Member of the Iowa Senate from the 1st district
- In office 12 January 1987 – 8 January 1995
- Preceded by: Milo Colton
- Succeeded by: Steven D. Hansen

Member of the Iowa House of Representatives from the 2nd district
- In office 10 January 1983 – 11 January 1987
- Preceded by: Douglas Ritsema
- Succeeded by: Michael R. Peters

Member of the Iowa House of Representatives from the 51st district
- In office 12 January 1981 – 9 January 1983
- Preceded by: Donald V. Doyle
- Succeeded by: Richard Running

Personal details
- Born: 14 February 1956 (age 70) Sioux City, Iowa, U.S.
- Party: Democratic
- Education: Morningside College (BA) University of Iowa College of Law (JD)

= Al Sturgeon =

American politician

Al Sturgeon (born 14 February 1956) is an American lawyer and former politician.

==Early life and political career==
Al Sturgeon is a native of Sioux City, Iowa, born on 14 February 1956. He graduated from East High School and Morningside College in his hometown.
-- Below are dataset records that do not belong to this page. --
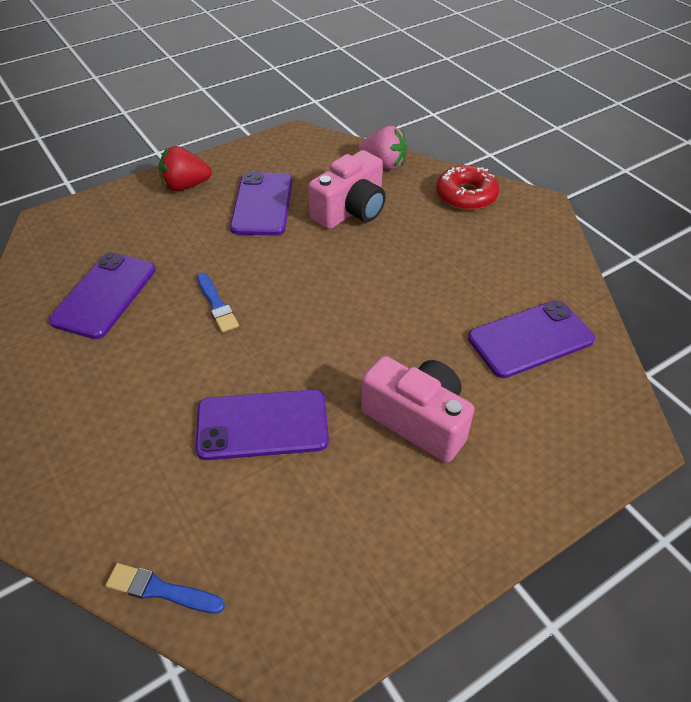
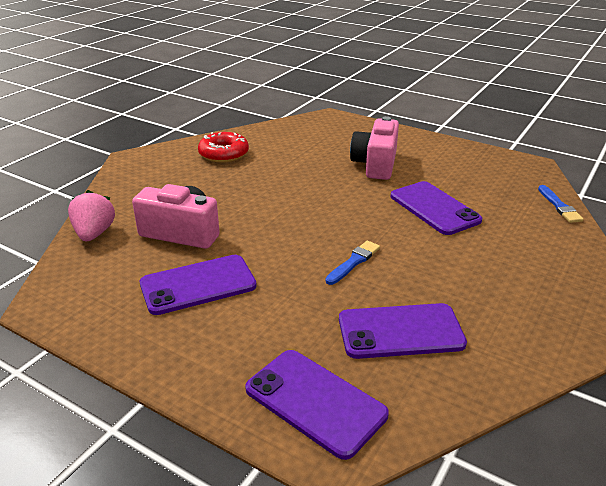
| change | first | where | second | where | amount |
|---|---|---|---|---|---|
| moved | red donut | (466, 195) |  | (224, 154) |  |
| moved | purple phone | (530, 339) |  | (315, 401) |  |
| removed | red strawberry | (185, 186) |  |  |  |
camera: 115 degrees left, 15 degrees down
Sturgeon was then employed as a consultant to the Northwest Regional Library, and also worked in production for the Continental Baking Company for six and a half years before winning his first statewide legislative election in 1980, representing District 51 of the Iowa House of Representatives as a Democrat. Sturgeon subsequently won reelection to House District 2 in 1982 and 1984. During his third consecutive term as state representative, Sturgeon began attending the University of Iowa College of Law. Sturgeon was elected to the first of two terms on the Iowa Senate in 1986 and completed his Juris Doctor degree in 1989. After defeating Milo Colton in a 1990 party primary, Sturgeon held the Senate District 1 seat until 1995.
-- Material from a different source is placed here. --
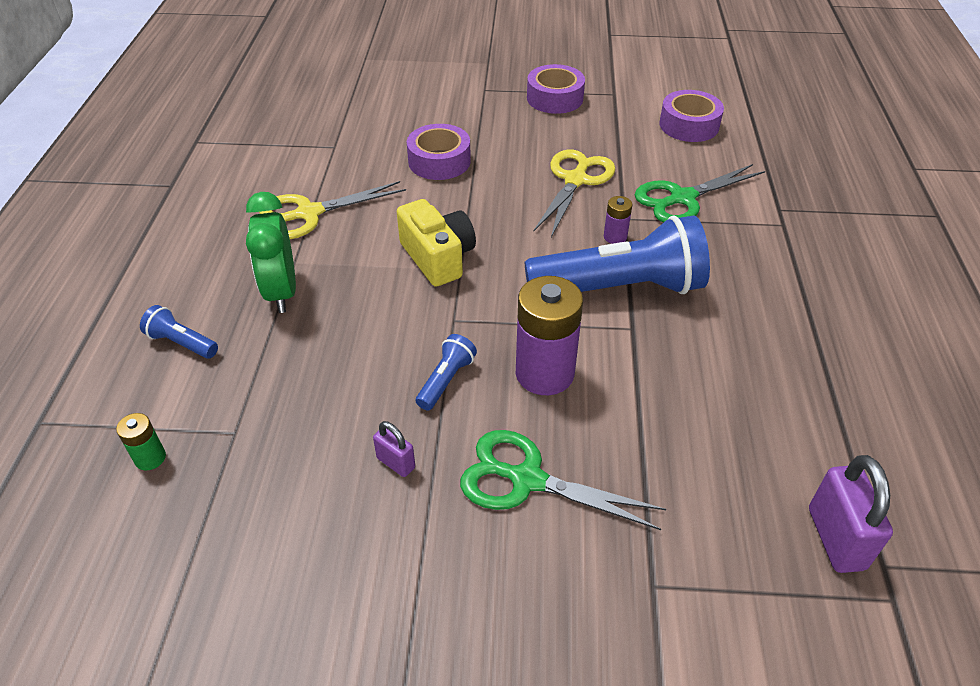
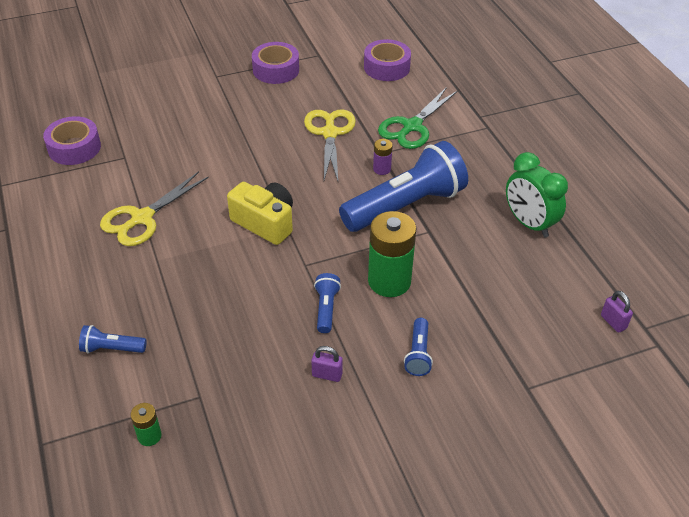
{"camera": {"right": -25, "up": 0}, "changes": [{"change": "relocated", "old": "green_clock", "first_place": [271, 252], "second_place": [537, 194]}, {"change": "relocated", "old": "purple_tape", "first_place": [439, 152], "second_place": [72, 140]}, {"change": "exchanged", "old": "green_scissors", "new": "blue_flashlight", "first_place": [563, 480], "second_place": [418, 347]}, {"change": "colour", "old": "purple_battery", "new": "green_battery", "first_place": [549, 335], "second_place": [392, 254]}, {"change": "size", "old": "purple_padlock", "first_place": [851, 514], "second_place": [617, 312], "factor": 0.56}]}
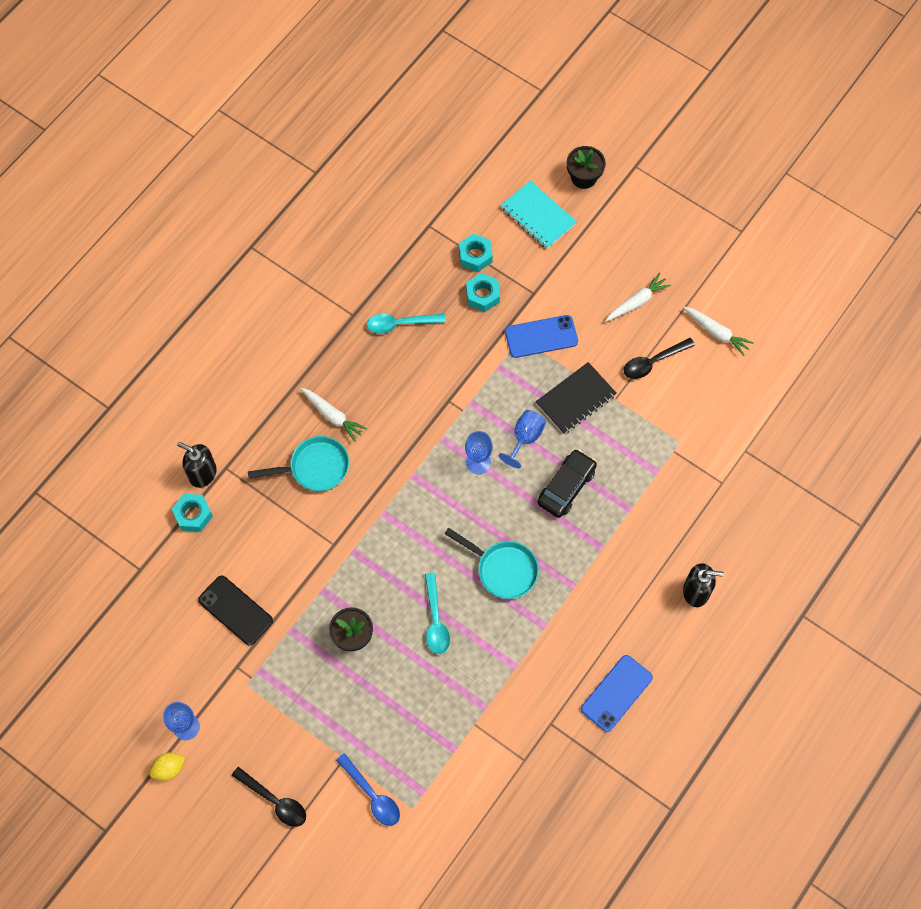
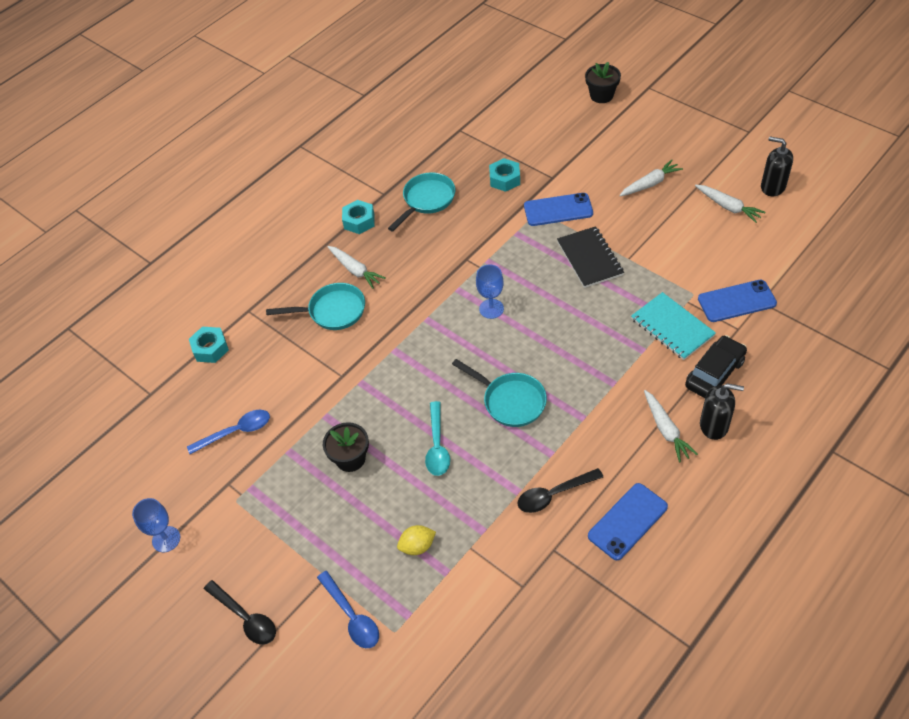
{"camera": {"right": 10, "up": -15}, "changes": [{"change": "missing", "old": "blue_goblet", "first_place": [522, 439]}, {"change": "appeared", "new": "white_carrot", "second_place": [671, 426]}, {"change": "appeared", "new": "blue_phone", "second_place": [737, 301]}, {"change": "relocated", "old": "yellow_lemon", "first_place": [167, 767], "second_place": [416, 540]}, {"change": "relocated", "old": "black_soap_dispenser", "first_place": [197, 465], "second_place": [777, 166]}, {"change": "relocated", "old": "turquoise_nut", "first_place": [476, 253], "second_place": [358, 217]}, {"change": "relocated", "old": "turquoise_notebook", "first_place": [539, 214], "second_place": [673, 326]}, {"change": "relocated", "old": "black_car", "first_place": [567, 483], "second_place": [716, 366]}, {"change": "relocated", "old": "black_spoon", "first_place": [659, 358], "second_place": [560, 490]}, {"change": "exchanged", "old": "black_phone", "new": "blue_spoon", "first_place": [235, 610], "second_place": [228, 432]}, {"change": "exchanged", "old": "turquoise_spoon", "new": "turquoise_pan", "first_place": [406, 324], "second_place": [421, 201]}, {"change": "spun", "old": "black_notebook", "first_place": [576, 398], "second_place": [590, 257], "degrees": -75}]}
After leaving the Iowa General Assembly, Sturgeon later served as chairman of the Woodbury County Democratic Party. He stepped down from the position in 2005, and was succeeded by Tim Bottaro.

==Personal life==
In April 1986, Sturgeon attended a party with legislative colleagues, and was charged by a grand jury that August with indecent exposure. The charge was filed as a misdemeanor, and Sturgeon pled innocent during a September court hearing. He eventually pled guilty to the lesser charge of disorderly conduct in February 1987. Sturgeon's first application to sit for the Iowa bar exam was rejected due to this controversy. During the legal proceedings for this case, Sturgeon admitted to birthing a child out of wedlock in 1984, and agreed to pay child support.

Al Sturgeon's father Harold Allen Sturgeon Sr. died on 31 July 2010. His mother Opal Grace Sturgeon died on 3 April 2020.